Report Date: November 2011
The following abstract presents results of a study conducted by a contract laboratory for the National Toxicology Program. The findings have not been peer reviewed and were not evaluated in accordance with the levels of evidence criteria established by NTP in March 2009. The findings and conclusions for this study should not be construed to represent the views of the NTP or the U.S. Government.
2,3-Pentanedione is used as a substitute for 2,3-butanedione to impart a butter, strawberry, caramel, fruit, rum, or cheese flavor in beverages, ice cream, candy, baked goods, gelatins, and puddings (Day et al., 2011). The US Food and Drug Administration granted PTD Generally Recognized As Safe status as a food additive (21 CFR.172.515), and consumption of low levels of PTD have not been reported to cause adverse health effects. However, inhalation of PTD has been shown to be toxic to the respiratory tract in rodents. Hubbs et al. (2010) have reported that PTD inhalation resulted in injury to airway epithelium, predominantly in the nose. However, there is limited data available regarding the potential sensitizing effects of PTD. Therefore, PTD has been nominated by the National Toxicology Program to be tested for its potential to induce contact hypersensitivity following dermal application.

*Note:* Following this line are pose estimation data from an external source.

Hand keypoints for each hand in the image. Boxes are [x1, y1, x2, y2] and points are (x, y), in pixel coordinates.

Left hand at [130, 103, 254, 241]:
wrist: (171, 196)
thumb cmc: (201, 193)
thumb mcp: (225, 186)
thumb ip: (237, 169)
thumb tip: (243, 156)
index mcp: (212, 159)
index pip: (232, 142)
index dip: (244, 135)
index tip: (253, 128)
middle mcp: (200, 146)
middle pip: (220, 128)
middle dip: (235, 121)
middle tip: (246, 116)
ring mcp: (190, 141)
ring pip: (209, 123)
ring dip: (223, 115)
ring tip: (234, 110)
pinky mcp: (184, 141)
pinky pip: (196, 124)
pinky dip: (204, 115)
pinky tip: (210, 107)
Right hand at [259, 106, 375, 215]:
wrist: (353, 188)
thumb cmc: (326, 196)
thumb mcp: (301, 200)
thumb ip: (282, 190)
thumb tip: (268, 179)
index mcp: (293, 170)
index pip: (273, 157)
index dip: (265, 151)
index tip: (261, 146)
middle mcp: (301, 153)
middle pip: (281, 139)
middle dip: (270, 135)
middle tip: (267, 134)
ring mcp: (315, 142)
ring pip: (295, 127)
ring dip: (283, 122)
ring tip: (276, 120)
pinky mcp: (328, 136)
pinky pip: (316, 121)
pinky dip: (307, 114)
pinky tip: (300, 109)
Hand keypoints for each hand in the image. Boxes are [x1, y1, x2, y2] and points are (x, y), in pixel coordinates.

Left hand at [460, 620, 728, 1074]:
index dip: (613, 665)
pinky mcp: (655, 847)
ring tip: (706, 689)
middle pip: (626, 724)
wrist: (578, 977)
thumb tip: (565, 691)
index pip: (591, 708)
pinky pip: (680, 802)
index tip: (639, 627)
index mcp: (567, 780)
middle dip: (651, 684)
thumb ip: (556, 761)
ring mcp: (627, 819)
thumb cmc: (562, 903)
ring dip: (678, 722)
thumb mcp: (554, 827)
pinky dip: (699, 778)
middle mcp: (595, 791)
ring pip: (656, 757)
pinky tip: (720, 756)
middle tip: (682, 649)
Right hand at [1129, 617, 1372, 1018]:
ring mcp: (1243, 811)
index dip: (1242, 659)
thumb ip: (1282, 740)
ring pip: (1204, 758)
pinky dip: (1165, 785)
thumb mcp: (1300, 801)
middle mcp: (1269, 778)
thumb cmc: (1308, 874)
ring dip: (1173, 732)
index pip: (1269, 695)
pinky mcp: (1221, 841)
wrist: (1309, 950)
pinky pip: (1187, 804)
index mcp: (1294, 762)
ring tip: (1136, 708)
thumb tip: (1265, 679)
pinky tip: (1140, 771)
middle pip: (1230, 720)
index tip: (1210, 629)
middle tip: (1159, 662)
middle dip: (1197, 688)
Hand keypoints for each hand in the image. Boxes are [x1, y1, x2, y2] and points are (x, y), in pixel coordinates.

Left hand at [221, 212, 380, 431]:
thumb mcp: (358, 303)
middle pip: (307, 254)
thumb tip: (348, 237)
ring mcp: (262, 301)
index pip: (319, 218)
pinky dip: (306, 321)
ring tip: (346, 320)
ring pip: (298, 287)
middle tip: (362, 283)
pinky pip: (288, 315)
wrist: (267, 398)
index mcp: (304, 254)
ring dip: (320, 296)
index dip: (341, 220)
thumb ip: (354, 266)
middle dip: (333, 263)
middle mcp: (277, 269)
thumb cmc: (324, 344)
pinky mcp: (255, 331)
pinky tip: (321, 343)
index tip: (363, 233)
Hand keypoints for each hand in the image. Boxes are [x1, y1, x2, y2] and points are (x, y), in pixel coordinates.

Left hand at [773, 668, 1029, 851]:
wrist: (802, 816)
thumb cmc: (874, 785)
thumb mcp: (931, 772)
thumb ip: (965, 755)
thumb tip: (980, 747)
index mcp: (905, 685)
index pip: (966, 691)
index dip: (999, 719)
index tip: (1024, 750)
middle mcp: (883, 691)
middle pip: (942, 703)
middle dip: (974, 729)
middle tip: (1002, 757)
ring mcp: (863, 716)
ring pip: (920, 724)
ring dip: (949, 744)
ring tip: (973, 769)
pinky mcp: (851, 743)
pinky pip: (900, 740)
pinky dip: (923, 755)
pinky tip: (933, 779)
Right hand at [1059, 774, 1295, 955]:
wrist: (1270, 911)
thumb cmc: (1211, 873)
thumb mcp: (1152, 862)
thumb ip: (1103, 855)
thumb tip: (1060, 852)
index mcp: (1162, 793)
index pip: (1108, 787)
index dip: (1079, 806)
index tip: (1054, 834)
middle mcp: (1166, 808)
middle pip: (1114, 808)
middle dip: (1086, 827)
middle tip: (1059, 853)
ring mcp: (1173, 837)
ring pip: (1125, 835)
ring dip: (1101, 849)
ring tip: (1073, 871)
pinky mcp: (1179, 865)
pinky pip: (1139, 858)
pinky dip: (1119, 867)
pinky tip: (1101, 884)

The objective of this study was to determine the sensitizing potential of PTD when applied dermally to female BALB/c mice. Measurement of the contact hypersensitivity response was initially accomplished using the combined local lymph node assay and irritancy assay. A previous NTP study conducted at Virginia Commonwealth University has indicated that treatment with 2,3-butanedione, a compound with chemical structure similar to PTD, increased lymph node proliferation at 1% - 25% (v/v) as compared to vehicle control in female BALB/c mice after 3 consecutive days of dermal application. Based on the apparent similarity in dermal absorption, the exposure levels recommended by the sponsor for testing the dermal sensitizing capability of PTD in the LLNA were: 25%, 10%, 5%, 2.5% and 1% (v/v). Results indicated that PTD at 5% - 25% induced significant increases in lymph node cell proliferation at levels above 3-fold of the vehicle control in the LLNA. Treatment with PTD at 2.5% also significantly increased lymph node cell proliferation; however, the increase was below 3-fold of the vehicle control response. PTD was not an irritant at concentrations up to 25%, as demonstrated by a lack of significant changes in ear thickness at 24 hr following the last dermal exposure in the IRR assay.
To further confirm the positive LLNA response, the Mouse Ear Swelling Test was conducted following exposure to PTD. In the sensitization phase, three concentrations of PTD (5%, 10% and 25%) were used, and a concentration of 25% was applied during the challenge phase. In total, three MEST studies were conducted. Mice that were sensitized with 10% and 25% PTD followed by 25% PTD challenge exhibited statistically significant increases in percent ear swelling at either 24 or 48 hr post-challenge in two out of the three studies when compared to the vehicle irritancy control. In the second MEST (Study 3), the percent ear swelling in mice that received 5 - 25% PTD for sensitization and 25% PTD for challenge were also increased when compared to the VHIC group at both 24 and 48 hr post-challenge; however, none of increases reached the levels of statistical significance. There was a statistically significant increase in the percent ear swelling of the VHIC group (which received challenge only with 25% PTD) when compared to the vehicle control group in one of the MEST studies (Study 2). However, this increase was not observed in the other MEST studies or in the IRR.
Overall, the results from these studies in BALB/c mice have demonstrated that PTD at 5% - 25% produced increases in lymph node cell proliferation that were above the level of 3-fold enhancement over the vehicle control in the LLNA. Furthermore, PTD challenge at 25% induced a biologically significant increase in percent ear swelling when the mice were sensitized with PTD at 25% as evaluated using MEST. In contrast, PTD was negative in the irritancy assay.
Day G., LeBouf R., Grote A., Pendergrass S., Cummings K., Kreiss K., & Kullman G. (2011). Identification and measurement of diacetyl substitutes in dry bakery mix production. J Occup Environ Hyg. 8(2):93-103.
Hubbs A.F., Moseley A.E., Goldsmith W.T., Jackson M.C., Kashon M.L., Batteli L.A., Schwegler-Berry D., Goravanahally M.P., Frazer D., Fedan J.S., Kreiss K., & Castranova V. The Toxicologist, 2010. 114, S-1, 319.